L'annonce par la Chine d'un train de réformes économiques plus vastes et détaillées qu'attendu a surpris les analystes, qui saluent des décisions ambitieuses en faveur du secteur privé, tout en pointant les incertitudes sur leur mise en oeuvre.

Peu après une réunion en plénum du Parti communiste chinois (PCC), qui s'était terminée par la publication d'un document extrêmement vague, Pékin a dévoilé vendredi une salve de mesures visant dans l'ensemble une ouverture accrue au marché.

«Les nouveaux dirigeants sont vraiment passés à l'action, et promettent nombre de changements concrets. Le navire de la réforme a enfin largué les amarres» s'est félicité Yao Wei, analyste de Société Générale.

«L'ampleur et la profondeur des réformes dépassent toutes les attentes du marché», ont renchéri les experts de Barclays, pour qui l'attention se concentrera, entre autres, «sur les détails concernant l'ouverture des groupes publics aux capitaux privés» et l'élargissement du nombre des secteurs ouverts aux investissements privés.

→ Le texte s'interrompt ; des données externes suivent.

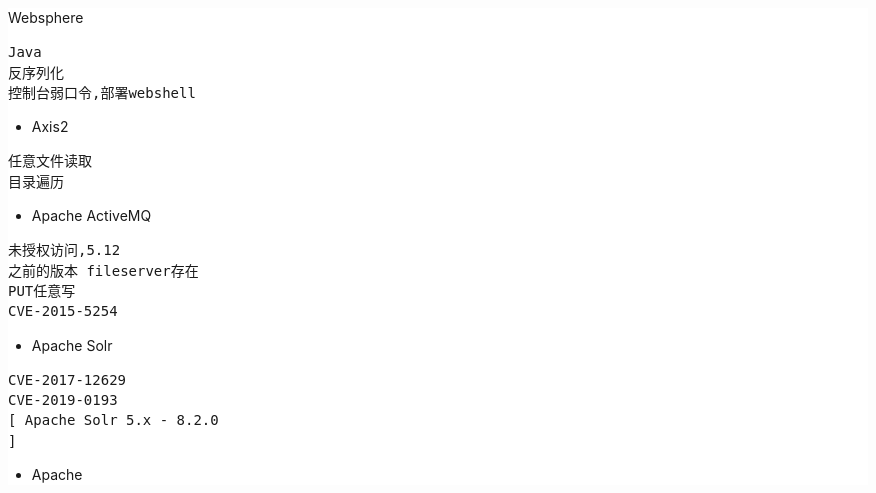 Websphere</span></span></span></p></div></li></ul><div class="reset-3c756112--codeBlockWrapper-56f27afc"><div contenteditable="false" class="reset-3c756112--copyButtonWrapper-ca591f6e"><div aria-label="Copy" role="button" tabindex="0" class="reset-3c756112--touchableView-a079aa82--copyButton-4f9a9412--tooltipped-57ae51fe"></div></div><pre data-key="ae85097a1b3e461fa5e8cebce2c340fa" spellcheck="false" class="reset-3c756112--codeBlock-36378b66"><div class="codeLine-a3169fbc" data-key="0da6d34cf10d43459736b317cc9fcde3"><span data-key="1f7d0fbbdb274b9a8b1beaede7ccab7b"><span data-offset-key="1f7d0fbbdb274b9a8b1beaede7ccab7b:0">Java 反序列化</span></span></div><div class="codeLine-a3169fbc" data-key="0a3002fd09474409b99f97802bdad0aa"><span data-key="6024740484db46ffbe294887a21ad607"><span data-offset-key="6024740484db46ffbe294887a21ad607:0">控制台弱口令,部署webshell</span></span></div></pre></div><ul class="list-20526648" data-key="2bd2b5a0ab7e4142bc514a0772369937"><li class=""><div data-key="6b1a01df7e8d42a98b75d8f275372ba8" class="reset-3c756112--listItemContent-756c9114"><p class="blockParagraph-544a408c--noMargin-acdf7afa" data-key="e65ffb93adc740cdac933d8c48fd3fed"><span class="text-4505230f--TextH400-3033861f--textContentFamily-49a318e1"><span data-key="6e7c772699714ffd9450936951c094ac"><span data-offset-key="6e7c772699714ffd9450936951c094ac:0">Axis2</span></span></span></p></div></li></ul><div class="reset-3c756112--codeBlockWrapper-56f27afc"><div contenteditable="false" class="reset-3c756112--copyButtonWrapper-ca591f6e"><div aria-label="Copy" role="button" tabindex="0" class="reset-3c756112--touchableView-a079aa82--copyButton-4f9a9412--tooltipped-57ae51fe"></div></div><pre data-key="c5d921a923924f7c860cd7d6ee8c436c" spellcheck="false" class="reset-3c756112--codeBlock-36378b66"><div class="codeLine-a3169fbc" data-key="12260c8cdd5a417187b97d3b54864edf"><span data-key="d63e6e34f76f442a9c74fb906f0be09a"><span data-offset-key="d63e6e34f76f442a9c74fb906f0be09a:0">任意文件读取</span></span></div><div class="codeLine-a3169fbc" data-key="543a1c7a9c4b433aad14485814efac5e"><span data-key="fd1ffd10577447059c16777638d91e15"><span data-offset-key="fd1ffd10577447059c16777638d91e15:0">目录遍历</span></span></div></pre></div><ul class="list-20526648" data-key="5ba45b843973475f98db2b571973a807"><li class=""><div data-key="eeb185d7addf4100923f996ac03a0eab" class="reset-3c756112--listItemContent-756c9114"><p class="blockParagraph-544a408c--noMargin-acdf7afa" data-key="9231ff15ebd5423b90c7ef486417fb6f"><span class="text-4505230f--TextH400-3033861f--textContentFamily-49a318e1"><span data-key="c2c214984dd64514b570811d04d852d4"><span data-offset-key="c2c214984dd64514b570811d04d852d4:0">Apache ActiveMQ</span></span></span></p></div></li></ul><div class="reset-3c756112--codeBlockWrapper-56f27afc"><div contenteditable="false" class="reset-3c756112--copyButtonWrapper-ca591f6e"><div aria-label="Copy" role="button" tabindex="0" class="reset-3c756112--touchableView-a079aa82--copyButton-4f9a9412--tooltipped-57ae51fe"></div></div><pre data-key="8ffe1260ca364b4e9959b4d100ba38f4" spellcheck="false" class="reset-3c756112--codeBlock-36378b66"><div class="codeLine-a3169fbc" data-key="1db26b0eb8cf49ff987b599e7dd03f3d"><span data-key="d49794c2d136461cb71613605c973e7f"><span data-offset-key="d49794c2d136461cb71613605c973e7f:0">未授权访问,5.12 之前的版本 fileserver存在 PUT任意写</span></span></div><div class="codeLine-a3169fbc" data-key="e2f6b73457b045fc9e27db9735cd156d"><span data-key="9f45424ffd8748bd928e2d7366f6205e"><span data-offset-key="9f45424ffd8748bd928e2d7366f6205e:0">CVE-2015-5254</span></span></div></pre></div><ul class="list-20526648" data-key="d438c57dc6dd40b58a1e46c16aeea4f1"><li class=""><div data-key="cdf0c94ec851419695b35e2df9442011" class="reset-3c756112--listItemContent-756c9114"><p class="blockParagraph-544a408c--noMargin-acdf7afa" data-key="7ba4e5a09ad94fa5bbd3eb945455fb4f"><span class="text-4505230f--TextH400-3033861f--textContentFamily-49a318e1"><span data-key="44de9013ef6f4269825e3aeab8da35eb"><span data-offset-key="44de9013ef6f4269825e3aeab8da35eb:0">Apache Solr</span></span></span></p></div></li></ul><div class="reset-3c756112--codeBlockWrapper-56f27afc"><div contenteditable="false" class="reset-3c756112--copyButtonWrapper-ca591f6e"><div aria-label="Copy" role="button" tabindex="0" class="reset-3c756112--touchableView-a079aa82--copyButton-4f9a9412--tooltipped-57ae51fe"></div></div><pre data-key="f23f38ba9ce04db0bf401c2c66b57526" spellcheck="false" class="reset-3c756112--codeBlock-36378b66"><div class="codeLine-a3169fbc" data-key="781fd2403b0f4c3a9625397b5286e34d"><span data-key="4b1c179d0fc34329aeea48fa9487cd32"><span data-offset-key="4b1c179d0fc34329aeea48fa9487cd32:0">CVE-2017-12629</span></span></div><div class="codeLine-a3169fbc" data-key="b97042cb5abb483ab6826e2d930d3f89"><span data-key="a546e90a8d1d4c909db50527cb472eaf"><span data-offset-key="a546e90a8d1d4c909db50527cb472eaf:0">CVE-2019-0193 [ Apache Solr 5.x - 8.2.0 ]</span></span></div></pre></div><ul class="list-20526648" data-key="919787901bd446388954b2e6f595e916"><li class=""><div data-key="e6278d665145473385300279a61be590" class="reset-3c756112--listItemContent-756c9114"><p class="blockParagraph-544a408c--noMargin-acdf7afa" data-key="3c9daf6345f44548afd172b2b5e19345"><span class="text-4505230f--TextH400-3033861f--textContentFamily-49a318e1"><span data-key="60118517741f42aba7a92ffd571ca0e2"><span data-offset-key="60118517741f42aba7a92ffd571ca0e2:0">Apache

Selon un mécanisme étrenné dans une zone franche lancée à Shanghai fin septembre, ces investissements pourront à terme être autorisés dans tous les secteurs autres que ceux spécifiés dans une «liste négative». De façon plus immédiate, les restrictions imposées aux firmes étrangères dans plusieurs secteurs de services, de l'audit au commerce électronique et aux soins aux personnes âgées, seront assouplies.

Les groupes d'État, qui jouissent de confortables monopoles sur des secteurs entiers, voient par ailleurs leurs marges de manoeuvre se réduire: ils seront restructurés en vue de mieux distinguer la gestion d'entreprise et le rôle de superviseur des autorités.

D'ici à 2020, ils devront reverser 30% de leurs bénéfices au gouvernement, contre un ratio actuel de 5% à 15%». «Ce relèvement n'impressionnera pas tout le monde, mais c'est encourageant de voir un objectif précis être fixé», a commenté Mme Yao.

«Les dirigeants s'engagent à s'attaquer aux privilèges des groupes publics (et) à retirer des barrières à la concurrence», autant de mesures qui «vont doper la productivité du pays», notent les experts de la banque australo-néozélandaise ANZ.

Pékin autorisera par ailleurs la création d'établissements bancaires à capitaux privés et modernisera le processus des introductions en Bourse. Les gouvernements locaux, dont l'endettement colossal inquiète, pourront procéder à leurs propres émissions obligataires -- et ainsi diversifier leurs revenus.

«Nul doute que, si ces réformes sont mises en oeuvre avec talent et maîtrise (...) c'est une décennie de croissance durable et d'une prospérité sans pareille qui vient de débuter», assure-t-on chez ANZ.

Cependant, de l'avis général, le gouvernement sera surtout jugé sur l'application effective de ces mesures, pour lesquelles aucun calendrier n'est fourni -- si ce n'est l'engagement à «des avancées majeures (...) d'ici à 2020».

«Un programme d'orientation politique, aussi ample et cohérent soit-il, ne modifie rien en lui-même sur le terrain. Pour savoir si le plénum marque ou non un tournant, il faudra voir la manière dont les réformes sont mises en oeuvre», insistent Mark Williams et Wang Qinwei, analystes du cabinet Capital Economics.

Et d'observer que le Parti reste très prudent sur l'évolution des groupes publics, conscient que tout changement sera freiné par une vive résistance des intéressés: «Les autorités veulent clairement conserver des groupes publics puissants -- et il est difficile de voir comme cela sera possible sans imposer des restrictions au marché», soulignent-ils.

Des effets économiques lointains

À court terme, «tout impact sur le secteur bancaire sera minimal», car celui-ci «devrait rester plombé» par le resserrement des conditions de crédit et le ralentissement de la croissance économique, ont rappelé de leur côté les analystes de Barclays.

De même, pour les grandes mesures sociétales dévoilées vendredi, les effets économiques restent lointains.

L'assouplissement de la politique de l'enfant unique ne commencera à porter ses fruits que dans au moins une décennie, même si «les bénéfices à long terme s'annoncent considérables», estime ANZ, selon qui que l'accroissement provoqué dans la consommation des ménages d'ici à 2030 «devrait représenter environ 0,3% à 0,45% du PIB».

Autre mesure phare promise après le plénum, les droits accordés aux agriculteurs de monétiser ou transférer les terres qu'ils cultivent -- mais qui restent propriétés de l'État -- leur permettront d'accroître leurs revenus. Là encore, tout progrès tangible prendra du temps.

«C'est le pendant inévitable de la politique d'urbanisation, mais l'identification et le transfert des droits sur les terres ne se feront que très graduellement» en raison de la complexité des opérations, avertissent les experts de Barclays.